How can I avoid database deadlocks when using closure_tree to concurrently manipulate a set of models with common attributes on a hierarchical structure?
They present in the following flavors:
When issuing an #append/prepend_sibling
Mysql2::Error: Deadlock found when trying to get lock; try restarting transaction:
UPDATE `elements` SET `sort_order` = `sort_order` + 1 WHERE (`parent_id` = 28035 AND `sort_order` >= 1)
Mysql2::Error: Deadlock found when trying to get lock; try restarting transaction:
UPDATE `elements` SET `sort_order` = `sort_order` - 1 WHERE (`parent_id` = 21168 AND `sort_order` <= -1)
When rebuilding the closure table
Mysql2::Error: Deadlock found when trying to get lock; try restarting transaction:
DELETE FROM `element_hierarchies`
WHERE descendant_id IN (
SELECT DISTINCT descendant_id
FROM ( SELECT descendant_id
FROM `element_hierarchies`
WHERE ancestor_id = 16332
) AS x )
OR descendant_id = 16332
Mysql2::Error: Deadlock found when trying to get lock; try restarting transaction:
INSERT INTO `element_hierarchies` (`ancestor_id`, `descendant_id`, `generations`) VALUES (30910, 30910, 0)

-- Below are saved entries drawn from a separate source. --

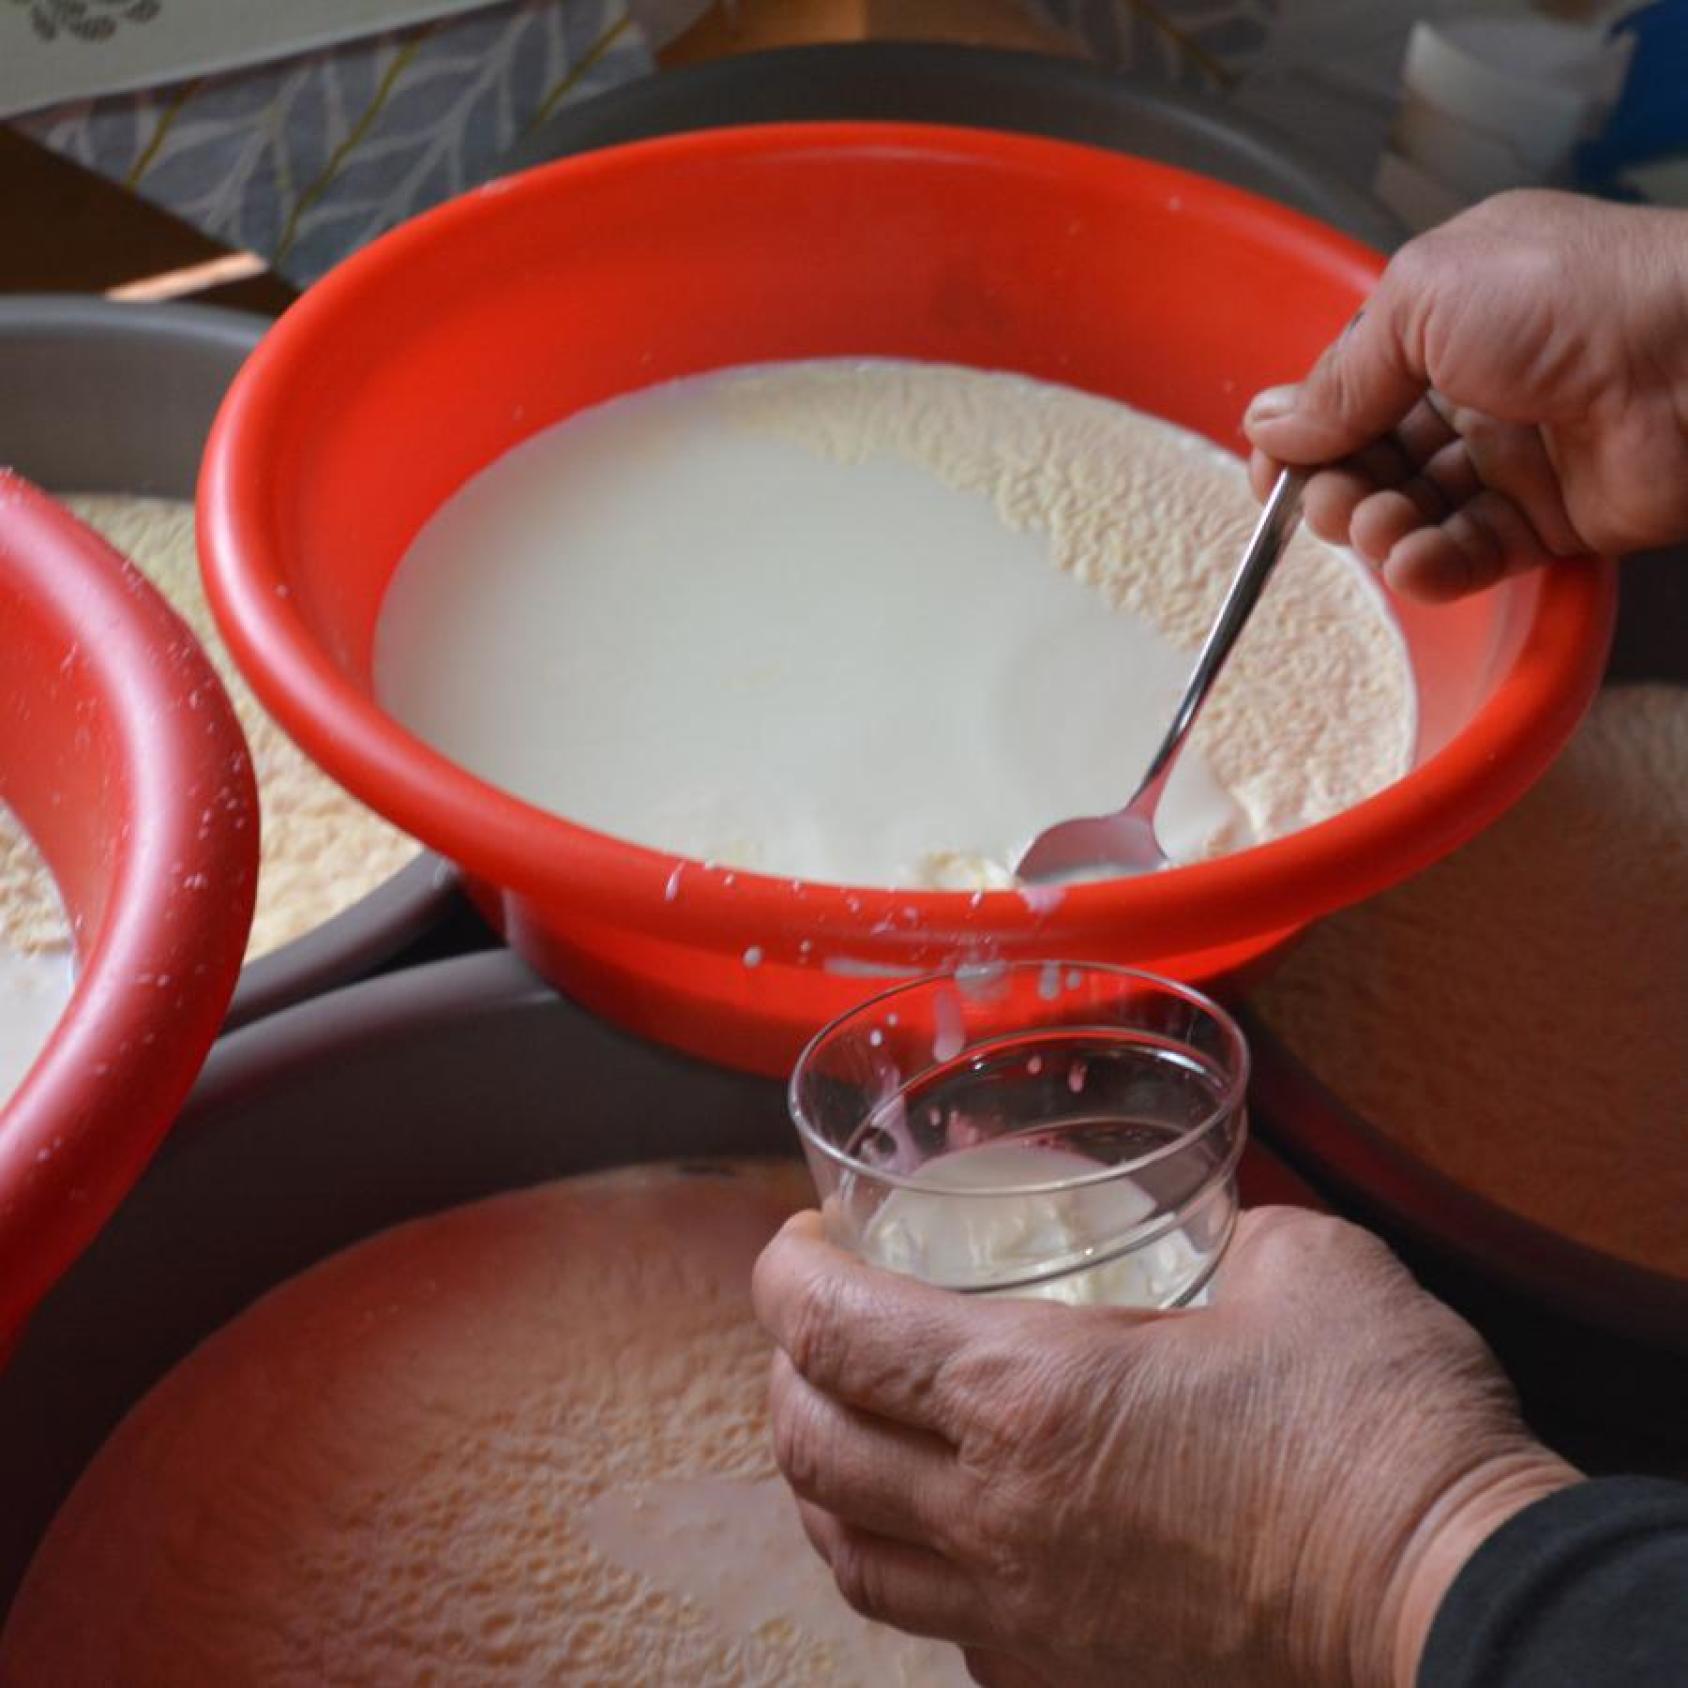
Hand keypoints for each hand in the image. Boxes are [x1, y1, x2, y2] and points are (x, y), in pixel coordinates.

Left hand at [754, 1205, 1577, 1687]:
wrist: (1458, 1605)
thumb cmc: (1380, 1424)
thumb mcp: (1303, 1265)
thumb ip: (1228, 1231)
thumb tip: (1214, 1232)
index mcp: (1026, 1395)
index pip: (834, 1330)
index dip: (787, 1273)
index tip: (799, 1238)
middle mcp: (993, 1515)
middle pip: (810, 1446)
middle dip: (786, 1370)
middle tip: (818, 1321)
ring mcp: (1023, 1614)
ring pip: (849, 1556)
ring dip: (820, 1479)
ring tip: (841, 1428)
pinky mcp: (1068, 1677)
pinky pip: (938, 1624)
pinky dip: (906, 1566)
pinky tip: (945, 1531)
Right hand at [1244, 190, 1687, 600]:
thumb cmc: (1574, 297)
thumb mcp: (1423, 301)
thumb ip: (1341, 375)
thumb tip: (1268, 424)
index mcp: (1450, 315)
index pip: (1351, 388)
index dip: (1305, 433)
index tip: (1269, 472)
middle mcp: (1479, 384)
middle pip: (1372, 456)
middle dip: (1335, 486)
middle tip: (1328, 500)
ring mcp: (1515, 456)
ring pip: (1412, 511)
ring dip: (1378, 529)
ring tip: (1380, 527)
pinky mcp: (1551, 522)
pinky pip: (1469, 555)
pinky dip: (1430, 568)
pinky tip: (1413, 563)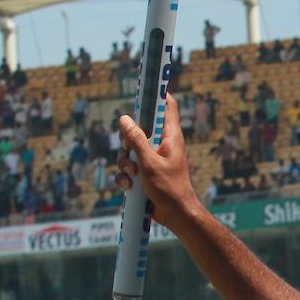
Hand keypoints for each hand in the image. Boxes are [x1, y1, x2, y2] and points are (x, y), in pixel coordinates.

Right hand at [115, 93, 199, 231]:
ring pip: (129, 150)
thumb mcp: (149, 162)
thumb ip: (137, 139)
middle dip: (127, 141)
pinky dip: (125, 177)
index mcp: (171, 137)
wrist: (175, 215)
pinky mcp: (145, 173)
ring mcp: (153, 159)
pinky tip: (129, 187)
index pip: (167, 106)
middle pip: (138, 128)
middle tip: (131, 153)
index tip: (145, 83)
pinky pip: (128, 168)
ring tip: (132, 175)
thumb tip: (125, 118)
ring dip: (125, 163)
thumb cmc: (169, 188)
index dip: (157, 94)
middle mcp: (162, 145)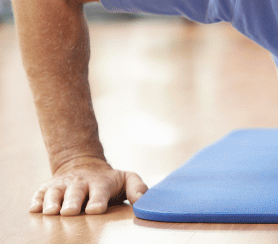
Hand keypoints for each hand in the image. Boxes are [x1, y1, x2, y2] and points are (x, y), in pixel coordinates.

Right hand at [30, 157, 147, 215]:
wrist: (83, 165)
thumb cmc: (108, 180)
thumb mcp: (126, 179)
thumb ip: (137, 188)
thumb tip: (142, 201)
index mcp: (100, 183)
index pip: (100, 191)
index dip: (98, 200)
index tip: (96, 210)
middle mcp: (80, 183)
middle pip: (76, 192)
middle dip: (73, 202)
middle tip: (70, 212)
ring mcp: (63, 185)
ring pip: (55, 192)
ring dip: (52, 201)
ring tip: (51, 212)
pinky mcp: (47, 188)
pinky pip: (39, 193)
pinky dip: (36, 200)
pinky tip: (34, 208)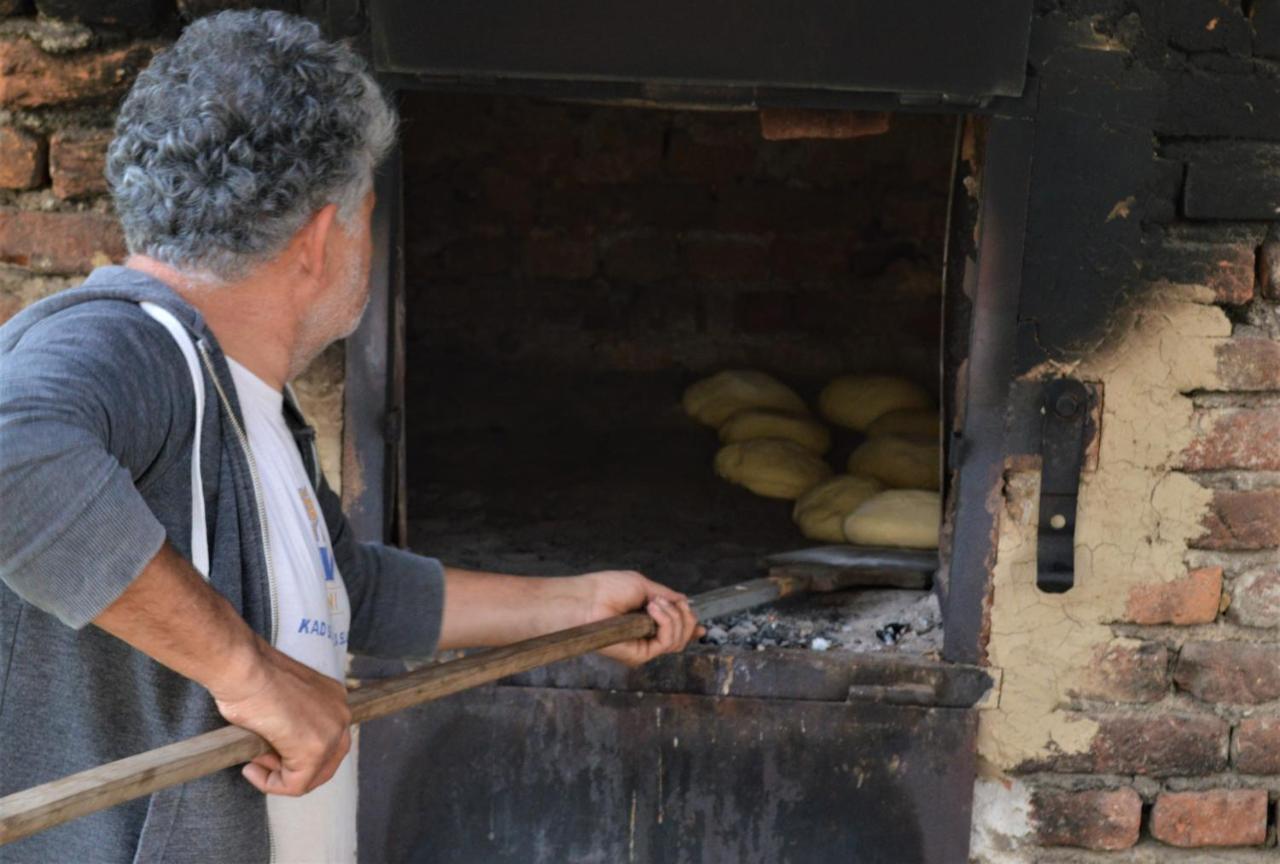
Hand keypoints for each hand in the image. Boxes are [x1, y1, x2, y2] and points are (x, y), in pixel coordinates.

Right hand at [208, 638, 351, 795]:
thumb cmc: (249, 677)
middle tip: (262, 764)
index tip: (265, 752)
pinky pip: (296, 785)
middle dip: (294, 771)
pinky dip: (271, 784)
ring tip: (254, 763)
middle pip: (327, 761)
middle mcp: (340, 713)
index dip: (294, 754)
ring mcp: (331, 732)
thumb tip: (278, 753)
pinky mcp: (313, 750)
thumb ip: (289, 725)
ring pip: (313, 776)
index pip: (327, 740)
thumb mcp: (280, 701)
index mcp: (333, 698)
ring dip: (281, 777)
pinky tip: (251, 769)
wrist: (243, 668)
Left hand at [576, 570, 705, 667]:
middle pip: (682, 637)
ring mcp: (643, 648)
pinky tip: (653, 609)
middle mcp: (646, 638)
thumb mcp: (643, 586)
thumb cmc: (606, 589)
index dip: (691, 629)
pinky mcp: (639, 655)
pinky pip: (667, 642)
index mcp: (647, 622)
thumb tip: (684, 600)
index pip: (675, 633)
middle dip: (686, 617)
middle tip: (672, 603)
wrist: (586, 599)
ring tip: (654, 603)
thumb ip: (666, 596)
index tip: (701, 627)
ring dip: (674, 617)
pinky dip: (667, 622)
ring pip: (678, 640)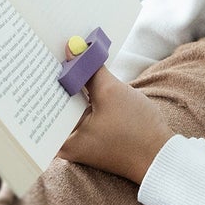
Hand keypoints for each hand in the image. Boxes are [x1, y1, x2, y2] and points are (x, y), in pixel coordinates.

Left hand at [55, 41, 176, 184]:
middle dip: (59, 77)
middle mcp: (65, 144)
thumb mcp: (111, 92)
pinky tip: (87, 75)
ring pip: (71, 105)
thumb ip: (89, 70)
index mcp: (61, 141)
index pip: (44, 102)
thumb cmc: (136, 131)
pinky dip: (85, 95)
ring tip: (70, 57)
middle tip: (55, 48)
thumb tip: (72, 49)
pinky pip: (83, 111)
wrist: (161, 156)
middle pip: (57, 102)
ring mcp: (79, 141)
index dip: (43, 76)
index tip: (43, 52)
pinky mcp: (93, 137)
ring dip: (74, 84)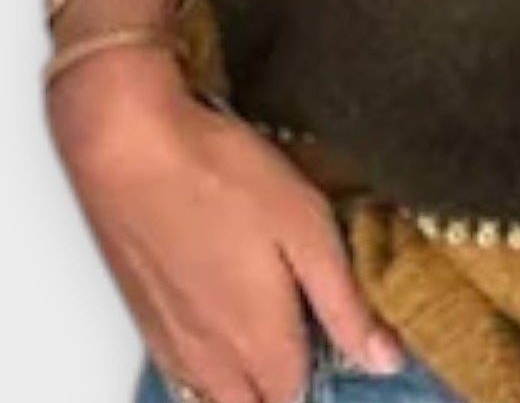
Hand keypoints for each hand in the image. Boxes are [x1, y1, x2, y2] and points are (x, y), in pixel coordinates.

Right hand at [46, 47, 405, 402]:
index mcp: (257, 342)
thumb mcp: (307, 229)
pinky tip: (226, 313)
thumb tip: (384, 359)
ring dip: (247, 380)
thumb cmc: (222, 178)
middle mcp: (209, 357)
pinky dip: (211, 360)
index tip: (349, 343)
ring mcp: (169, 340)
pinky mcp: (142, 315)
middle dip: (284, 387)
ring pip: (214, 392)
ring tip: (277, 328)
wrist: (130, 147)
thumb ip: (344, 304)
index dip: (326, 376)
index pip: (296, 397)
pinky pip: (182, 367)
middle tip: (314, 337)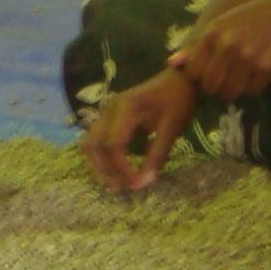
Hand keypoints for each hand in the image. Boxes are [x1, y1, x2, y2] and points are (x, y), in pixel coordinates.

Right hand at [82, 69, 199, 192]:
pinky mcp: (108, 118)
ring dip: (99, 166)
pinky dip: (101, 158)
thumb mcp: (172, 128)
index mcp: (127, 107)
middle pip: (95, 146)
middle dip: (106, 170)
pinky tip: (114, 172)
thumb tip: (143, 183)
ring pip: (90, 144)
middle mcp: (109, 108)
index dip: (122, 169)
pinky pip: (95, 141)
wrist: (179, 80)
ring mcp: (106, 112)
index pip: (114, 145)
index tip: (137, 185)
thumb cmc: (178, 101)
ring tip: (116, 184)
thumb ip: (156, 156)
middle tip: (123, 189)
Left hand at [170, 0, 270, 101]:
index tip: (209, 72)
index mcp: (213, 32)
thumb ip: (197, 45)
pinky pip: (252, 91)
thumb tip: (172, 63)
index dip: (200, 77)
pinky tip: (257, 72)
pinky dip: (253, 87)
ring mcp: (247, 56)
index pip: (193, 72)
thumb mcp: (222, 24)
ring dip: (235, 90)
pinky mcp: (266, 67)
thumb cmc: (252, 17)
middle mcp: (227, 44)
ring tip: (242, 75)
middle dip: (217, 88)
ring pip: (230, 93)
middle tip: (227, 78)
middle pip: (211, 87)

with_advisory_lock looks promising. Any thoughts?
Author of closure_tree here:
Mr. Heal's advice is generally correct—you should acquire table locks in the same order to prevent deadlocks. In this case, though, the deadlock is due to row-level locks in the hierarchy table.
Interesting that you suggest using with_advisory_lock! I just wrote that library for closure_tree, and if you're using version >= 3.7.0, there are already advisory locks safeguarding the class-level #rebuild
and #find_or_create_by_path
methods.
The problem with advisory locks (at least with MySQL and PostgreSQL) is that they don't respect transaction boundaries—if the lock-holding caller doesn't commit their transaction before the lock is released, other connections will not see those changes when they try to acquire the advisory lock, so we need to be careful here. We may need to add a table lock on the hierarchy table for any writes, but that would be worst-case.
I've opened issue 41, and we can track it there. First thing to do is to reliably reproduce the deadlock in a parallel test. We already have tests that do that for #rebuild
and #find_or_create_by_path
.